Sudden Cardiac Death (SCD) is one of the leading causes of death in the United States, with ~462,000 of the 2,400,000 (19.3%) US deaths in 1999 classified as SCDs. From the standpoint of preventive care, SCD poses a huge burden since less than 10% of SCD victims survive, and approximately 2/3 of SCD victims do not have clinical symptoms that would warrant preventive intervention. Thus, the use of genetics to identify individuals who are at high risk for SCD is crucial. As a further complication, limited DNA resources are available for individuals who experience SCD due to the low survival rate. We are working to expand the number of available SCD cases, and in addition are collecting hearts from SCD victims for gene expression, DNA methylation, and protein expression profiling. In addition to directly identifying genes for SCD, we are examining intermediate quantitative traits, such as the QT interval, a measure of cardiac repolarization associated with SCD, as well as other ECG parameters. Elucidating the genetic basis of electrical activity in the heart is likely to be a critical component to understanding SCD risk.
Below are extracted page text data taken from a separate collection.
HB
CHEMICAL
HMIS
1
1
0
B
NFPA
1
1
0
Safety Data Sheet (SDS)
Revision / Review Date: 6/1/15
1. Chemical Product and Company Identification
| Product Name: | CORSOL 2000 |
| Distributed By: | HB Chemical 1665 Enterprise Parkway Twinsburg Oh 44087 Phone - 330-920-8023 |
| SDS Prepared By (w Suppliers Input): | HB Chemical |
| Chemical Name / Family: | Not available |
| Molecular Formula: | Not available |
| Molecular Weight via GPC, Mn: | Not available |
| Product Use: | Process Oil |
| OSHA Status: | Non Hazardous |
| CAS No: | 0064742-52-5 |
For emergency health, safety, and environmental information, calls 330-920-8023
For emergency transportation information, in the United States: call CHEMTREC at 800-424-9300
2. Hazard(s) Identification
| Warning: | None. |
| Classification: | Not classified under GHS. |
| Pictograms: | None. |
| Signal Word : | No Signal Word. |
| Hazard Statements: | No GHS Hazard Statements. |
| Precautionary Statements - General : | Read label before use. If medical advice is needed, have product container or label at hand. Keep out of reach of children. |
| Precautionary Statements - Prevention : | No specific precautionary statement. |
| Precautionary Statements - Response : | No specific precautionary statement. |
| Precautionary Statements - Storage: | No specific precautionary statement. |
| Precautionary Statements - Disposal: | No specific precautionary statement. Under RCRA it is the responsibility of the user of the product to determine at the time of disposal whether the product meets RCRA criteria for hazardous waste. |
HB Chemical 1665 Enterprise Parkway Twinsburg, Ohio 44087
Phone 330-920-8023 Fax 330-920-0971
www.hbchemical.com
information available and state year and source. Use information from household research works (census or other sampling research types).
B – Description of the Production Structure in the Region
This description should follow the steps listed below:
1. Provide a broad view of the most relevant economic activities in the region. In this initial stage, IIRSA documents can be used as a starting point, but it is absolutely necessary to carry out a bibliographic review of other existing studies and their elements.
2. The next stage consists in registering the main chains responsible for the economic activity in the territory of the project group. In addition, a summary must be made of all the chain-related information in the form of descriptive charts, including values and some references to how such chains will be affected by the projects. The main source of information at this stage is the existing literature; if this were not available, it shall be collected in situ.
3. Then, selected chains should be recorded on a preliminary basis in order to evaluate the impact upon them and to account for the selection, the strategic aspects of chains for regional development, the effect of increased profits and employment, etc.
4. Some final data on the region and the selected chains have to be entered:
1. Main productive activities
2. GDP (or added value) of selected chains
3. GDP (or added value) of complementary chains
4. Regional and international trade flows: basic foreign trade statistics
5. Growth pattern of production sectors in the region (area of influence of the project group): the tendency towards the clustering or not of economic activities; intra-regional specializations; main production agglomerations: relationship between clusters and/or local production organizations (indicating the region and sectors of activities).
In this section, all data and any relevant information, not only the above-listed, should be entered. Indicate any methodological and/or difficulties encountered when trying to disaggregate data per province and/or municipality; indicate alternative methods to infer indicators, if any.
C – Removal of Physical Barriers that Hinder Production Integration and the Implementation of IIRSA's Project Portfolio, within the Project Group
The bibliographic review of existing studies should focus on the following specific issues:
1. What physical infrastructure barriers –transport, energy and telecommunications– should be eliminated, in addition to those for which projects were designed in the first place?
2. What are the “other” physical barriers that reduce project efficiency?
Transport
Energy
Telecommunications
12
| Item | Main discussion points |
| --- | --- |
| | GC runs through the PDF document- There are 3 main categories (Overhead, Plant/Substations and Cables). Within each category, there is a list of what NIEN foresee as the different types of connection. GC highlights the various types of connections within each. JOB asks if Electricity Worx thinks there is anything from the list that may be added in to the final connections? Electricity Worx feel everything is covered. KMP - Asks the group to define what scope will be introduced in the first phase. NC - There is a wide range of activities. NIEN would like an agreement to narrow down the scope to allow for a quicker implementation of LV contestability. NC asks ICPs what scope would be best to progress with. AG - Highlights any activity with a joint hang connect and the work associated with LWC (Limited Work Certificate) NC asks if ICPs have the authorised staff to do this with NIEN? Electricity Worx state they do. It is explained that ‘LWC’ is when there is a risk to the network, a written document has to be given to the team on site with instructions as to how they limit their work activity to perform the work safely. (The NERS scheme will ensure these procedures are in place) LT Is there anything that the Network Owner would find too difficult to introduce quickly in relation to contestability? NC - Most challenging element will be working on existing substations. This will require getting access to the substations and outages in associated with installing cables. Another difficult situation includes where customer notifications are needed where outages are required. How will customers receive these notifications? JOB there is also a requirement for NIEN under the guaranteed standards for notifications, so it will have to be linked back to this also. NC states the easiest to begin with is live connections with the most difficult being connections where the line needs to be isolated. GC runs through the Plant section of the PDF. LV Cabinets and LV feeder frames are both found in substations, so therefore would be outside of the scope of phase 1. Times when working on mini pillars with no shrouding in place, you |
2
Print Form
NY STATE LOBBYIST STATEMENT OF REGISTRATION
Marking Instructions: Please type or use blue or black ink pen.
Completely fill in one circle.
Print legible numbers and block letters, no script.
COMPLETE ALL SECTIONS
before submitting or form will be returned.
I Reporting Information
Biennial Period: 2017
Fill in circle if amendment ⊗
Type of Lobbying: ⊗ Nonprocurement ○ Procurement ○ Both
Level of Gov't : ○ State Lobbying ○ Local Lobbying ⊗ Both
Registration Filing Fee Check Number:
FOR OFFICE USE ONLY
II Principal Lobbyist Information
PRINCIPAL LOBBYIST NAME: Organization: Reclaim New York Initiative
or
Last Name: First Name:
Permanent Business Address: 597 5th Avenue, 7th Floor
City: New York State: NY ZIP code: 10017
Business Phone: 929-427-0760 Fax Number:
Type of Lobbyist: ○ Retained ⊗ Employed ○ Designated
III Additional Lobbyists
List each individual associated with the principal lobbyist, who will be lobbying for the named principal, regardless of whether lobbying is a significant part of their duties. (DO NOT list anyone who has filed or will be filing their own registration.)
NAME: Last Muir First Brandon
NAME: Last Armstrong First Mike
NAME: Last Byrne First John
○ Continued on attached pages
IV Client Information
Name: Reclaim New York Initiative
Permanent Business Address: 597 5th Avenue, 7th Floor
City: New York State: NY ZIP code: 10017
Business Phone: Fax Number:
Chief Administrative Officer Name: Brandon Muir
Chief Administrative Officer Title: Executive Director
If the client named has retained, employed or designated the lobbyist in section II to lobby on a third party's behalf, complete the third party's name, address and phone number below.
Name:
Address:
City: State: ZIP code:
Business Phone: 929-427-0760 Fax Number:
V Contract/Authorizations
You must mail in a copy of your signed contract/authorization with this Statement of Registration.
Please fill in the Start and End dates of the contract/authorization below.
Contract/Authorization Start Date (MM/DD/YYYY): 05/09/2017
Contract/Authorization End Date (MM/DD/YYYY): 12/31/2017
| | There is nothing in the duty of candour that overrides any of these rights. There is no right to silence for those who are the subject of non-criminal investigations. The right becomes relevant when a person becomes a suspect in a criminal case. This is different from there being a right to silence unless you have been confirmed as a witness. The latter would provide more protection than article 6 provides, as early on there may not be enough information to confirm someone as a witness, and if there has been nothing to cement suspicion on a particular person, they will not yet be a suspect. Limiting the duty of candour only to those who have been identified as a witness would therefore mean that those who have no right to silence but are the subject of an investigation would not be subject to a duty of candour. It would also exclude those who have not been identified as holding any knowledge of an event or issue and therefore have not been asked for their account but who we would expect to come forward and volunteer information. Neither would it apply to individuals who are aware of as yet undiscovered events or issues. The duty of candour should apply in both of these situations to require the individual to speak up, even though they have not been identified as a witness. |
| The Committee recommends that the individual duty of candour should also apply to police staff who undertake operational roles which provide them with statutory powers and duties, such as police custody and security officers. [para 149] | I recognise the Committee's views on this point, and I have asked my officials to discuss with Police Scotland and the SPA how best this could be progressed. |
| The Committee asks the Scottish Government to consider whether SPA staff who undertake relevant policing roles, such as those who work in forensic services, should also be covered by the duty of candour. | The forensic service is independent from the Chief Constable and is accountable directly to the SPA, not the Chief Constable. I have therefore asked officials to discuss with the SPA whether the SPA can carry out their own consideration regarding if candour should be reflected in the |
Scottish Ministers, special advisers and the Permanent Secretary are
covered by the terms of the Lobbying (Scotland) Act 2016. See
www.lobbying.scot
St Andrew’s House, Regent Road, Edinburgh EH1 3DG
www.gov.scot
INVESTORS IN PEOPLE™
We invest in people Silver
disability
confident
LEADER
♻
For more information about causes, prevention, and research related to SCD risk, please visit the Sudden Cardiac Death Initiative website: pathology.jhu.edu/scd/index.html
Electrophysiology is the study of the flow of ions in biological tissues. Our lab is concerned most with electrophysiology of the human heart as assessed by electrocardiography (ECG). Many ECG traits, such as QT interval, are intermediate quantitative traits that predict ventricular arrhythmias and sudden cardiac death (SCD). QT interval in particular could indicate the presence of the potentially lethal Mendelian Long QT Syndrome (LQTS). The QT interval is a measure reflecting myocardial repolarization and has high heritability (Classic twin study: 0.60, 95% CI: 0.49–0.69; PMID: 18031506). Elucidating the genetic basis of electrical activity in the heart is likely to be a critical component to understanding SCD risk.